(Provided records begins)
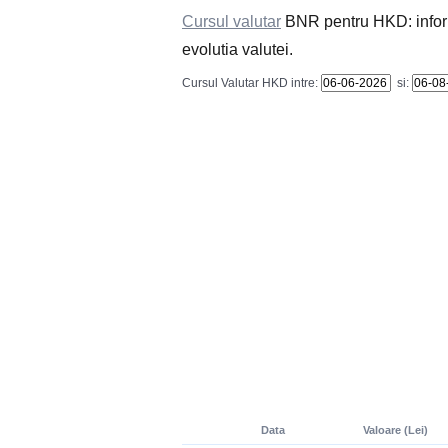
Cursul valutar
BNR pentru HKD: informat
evolutia valutei.
Cursul Valutar HKD intre:
si:
Data
Valoare (Lei)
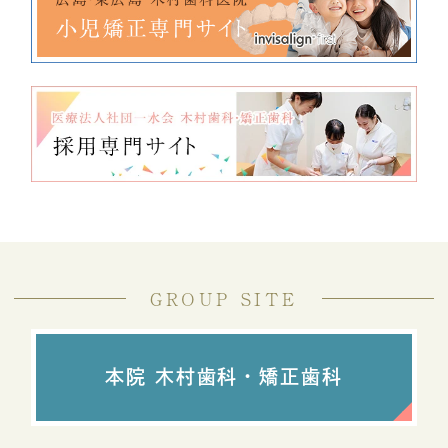
GROUP SITE
本院 木村歯科・矯正歯科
(Provided records ends)
### [Your task]
Return the text of all the items above line for line, unchanged, and leave out the pictures.

### [Finished exercise]
Cursul valutar
BNR pentru HKD: informat
evolutia valutei.
Cursul Valutar HKD intre:
si:
Data
Valoare (Lei)
GROUP SITE
本院 木村歯科・矯正歯科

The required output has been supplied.